What the task asks
Every line with the string "public" should be copied from the data.

BEGIN Extracted material

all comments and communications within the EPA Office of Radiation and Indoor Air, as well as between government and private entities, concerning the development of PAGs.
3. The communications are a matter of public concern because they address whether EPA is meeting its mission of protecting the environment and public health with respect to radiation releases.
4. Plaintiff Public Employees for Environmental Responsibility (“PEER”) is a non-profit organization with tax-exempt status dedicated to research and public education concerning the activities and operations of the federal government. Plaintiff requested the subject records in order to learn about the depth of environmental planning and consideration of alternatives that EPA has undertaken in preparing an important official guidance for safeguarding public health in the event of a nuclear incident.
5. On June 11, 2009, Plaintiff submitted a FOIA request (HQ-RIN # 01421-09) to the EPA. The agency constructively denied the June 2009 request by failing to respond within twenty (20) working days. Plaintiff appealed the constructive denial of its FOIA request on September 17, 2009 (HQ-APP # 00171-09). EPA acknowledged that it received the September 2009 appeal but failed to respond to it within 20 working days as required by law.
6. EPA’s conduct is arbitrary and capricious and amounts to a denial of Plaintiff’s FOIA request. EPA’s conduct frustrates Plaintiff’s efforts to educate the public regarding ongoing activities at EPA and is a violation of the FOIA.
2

END Extracted material

Exercise response
3. The communications are a matter of public concern because they address whether EPA is meeting its mission of protecting the environment and public health with respect to radiation releases.
4. Plaintiff Public Employees for Environmental Responsibility (“PEER”) is a non-profit organization with tax-exempt status dedicated to research and public education concerning the activities and operations of the federal government. Plaintiff requested the subject records in order to learn about the depth of environmental planning and consideration of alternatives that EPA has undertaken in preparing an important official guidance for safeguarding public health in the event of a nuclear incident.
6. EPA’s conduct is arbitrary and capricious and amounts to a denial of Plaintiff’s FOIA request. EPA’s conduct frustrates Plaintiff’s efforts to educate the public regarding ongoing activities at EPA and is a violation of the FOIA.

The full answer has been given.